Ah, thank you, that's my problem alright. I hope this doesn't invalidate
the validity of the unittests of this particular project (which are all
executed using valigrind); I hope noone uses 'long doubles'...

[Öö Tiib]

But can't same binary return different results on different computers?

> Martin runs the exact same assembly code directly and within valgrind,
> i.e. the order of the operations performed should be identical. Now
> valgrind is a CPU simulator and it turns out that it does not support
> the long double type:
>
> "Precision: There is no support for 80 bit arithmetic. Internally,
> Valgrind represents all such "long double" numbers in 64 bits, and so
> there may be some differences in results. Whether or not this is
> critical remains to be seen. Note, the x86/amd64 fldt/fstpt instructions
> (read/write 80-bit numbers) are correctly simulated, using conversions
> to/from 64 bits, so that in-memory images of 80-bit numbers look correct
> if anyone wants to see."
>
> http://www.valgrind.org/docs/manual/manual-core.html#manual-core.limits

Oh. Good catch!

[James Kuyper]

It's not quite that simple. The fundamental problem is that there's only
a finite number of integer values between the lowest and highest values
representable by a given integer type, and all of those values
in-between are also representable.

The only case where the mathematical result of an operation on integers
can be within the representable range, but need not be represented as an
integer, is integer division. When that is the case, the result is still
precisely defined: the fractional part of the mathematical value is
discarded, so the result is the bracketing integer value that is closest
to zero.

Between any two consecutive representable floating point values, there's
infinitely many real numbers that cannot be represented in that type.

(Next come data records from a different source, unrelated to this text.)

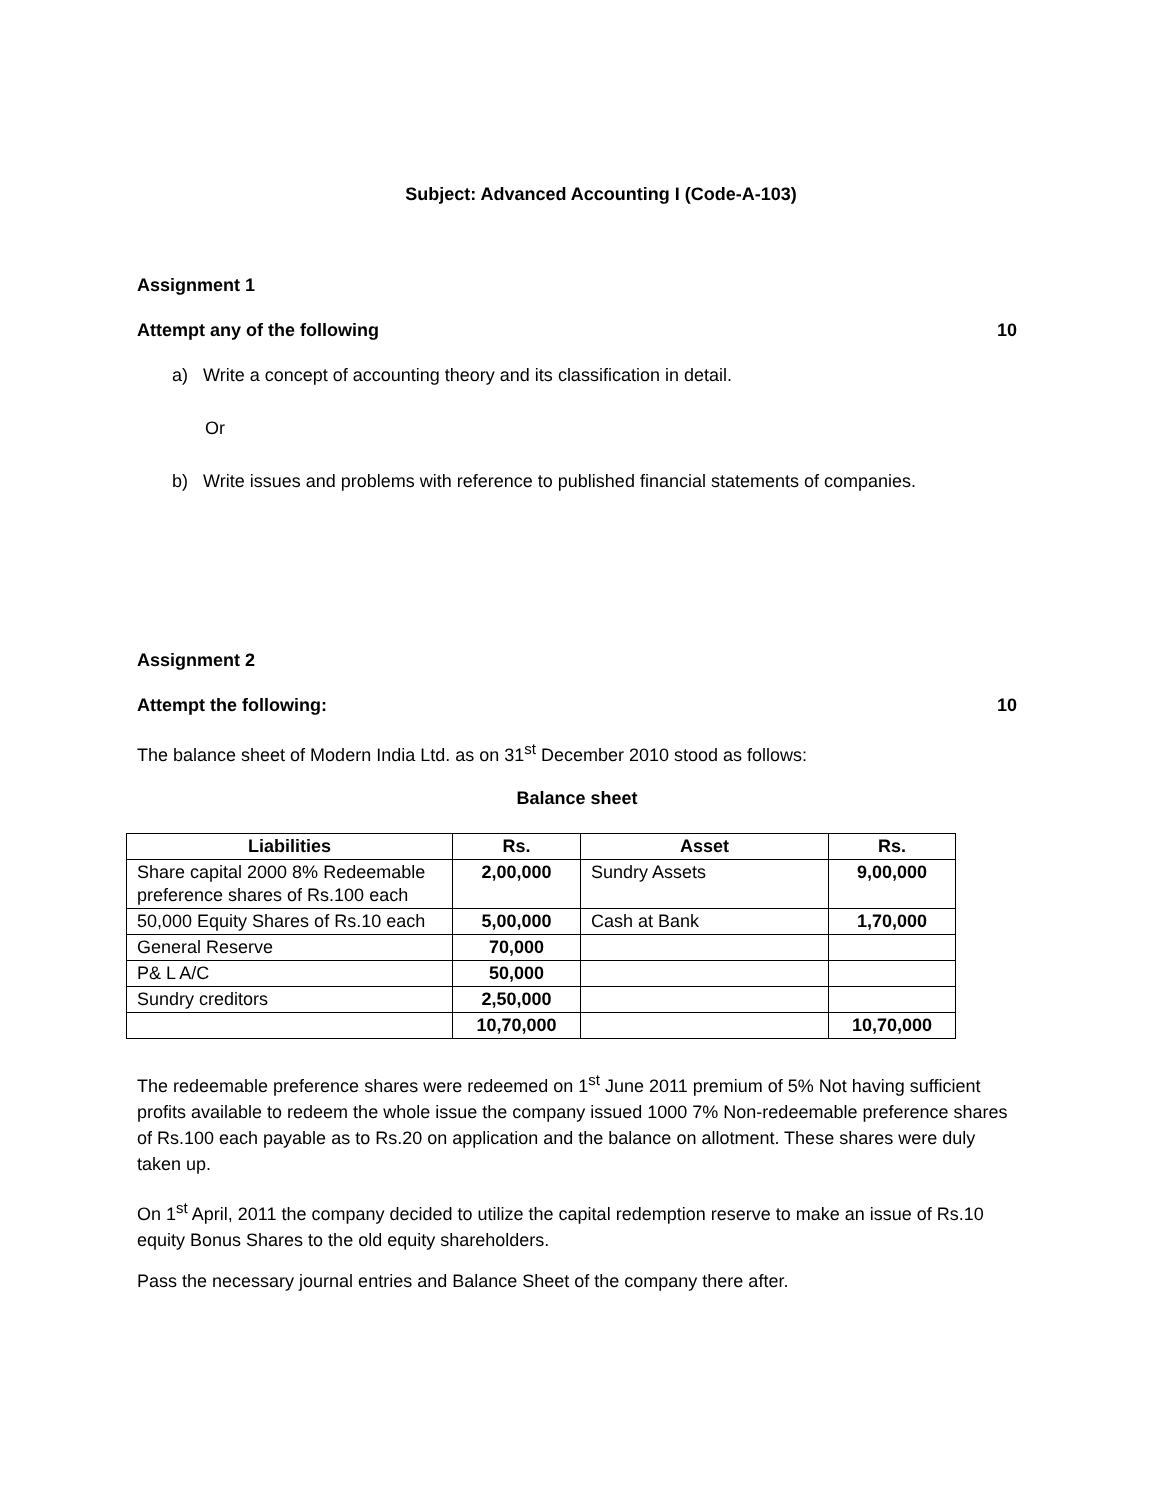Subject: Advanced Accounting I (Code-A-103)
Assignment 1
Attempt any of the following 10
a) Write a concept of accounting theory and its classification in detail.
Or
b) Write issues and problems with reference to published financial statements of companies.
Assignment 2
Attempt the following: 10
The balance sheet of Modern India Ltd. as on 31<sup>st</sup> December 2010 stood as follows:
Balance sheet
| Liabilities | Rs. | Asset | Rs. |
| --- | --- | --- | --- |
| Share capital 2000 8% Redeemable preference shares of Rs.100 each | 2,00,000 | Sundry Assets | 9,00,000 |
| 50,000 Equity Shares of Rs.10 each | 5,00,000 | Cash at Bank | 1,70,000 |
| General Reserve | 70,000 | | |
| P& L A/C | 50,000 | | |
| Sundry creditors | 2,50,000 | | |
| | 10,70,000 | | 10,70,000 |
The redeemable preference shares were redeemed on 1<sup>st</sup> June 2011 premium of 5% Not having sufficient profits available to redeem the whole issue the company issued 1000 7% Non-redeemable preference shares of Rs.100 each payable as to Rs.20 on application and the balance on allotment. These shares were duly taken up.
On 1<sup>st</sup> April, 2011 the company decided to utilize the capital redemption reserve to make an issue of Rs.10 equity Bonus Shares to the old equity shareholders.
Pass the necessary journal entries and Balance Sheet of the company there after.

When the mathematical result of a calculation is a real number within
the range of values that are representable by a given floating point
type, there will be one (or possibly two) representable number that is
closest to that real number. Even the strictest standards generally
allow the actual result of such a calculation to be either than number,
or the next representable number, or the previous representable number,
and do not require that it be the same one of those three options be
chosen each time the calculation is performed. This is true even if the
mathematical value is representable.
This is because, in practice, it can often be difficult to do any better
than that for floating point mathematical calculations, particularly for
the results of transcendental function calls.

[Juha Nieminen]

Fred. Zwarts <F.Zw...@kvi.nl> wrote:
> Op 07.jun..2019 om 20:56 schreef Christian Gollwitzer:
>> Am 07.06.19 um 15:51 schrieb Öö Tiib:
>> ... Floating point numbers are by
>> definition inaccurate, but this does not mean they are irreproducible.
>
> I think the term "inaccurate" is a bit inaccurate here. :-)
> Floating point calculations are very accurate, often more than integer
> calculations. But floating point calculations are more difficult to
> understand.

I think there's a bit of ambiguity about what is meant by "accuracy" here.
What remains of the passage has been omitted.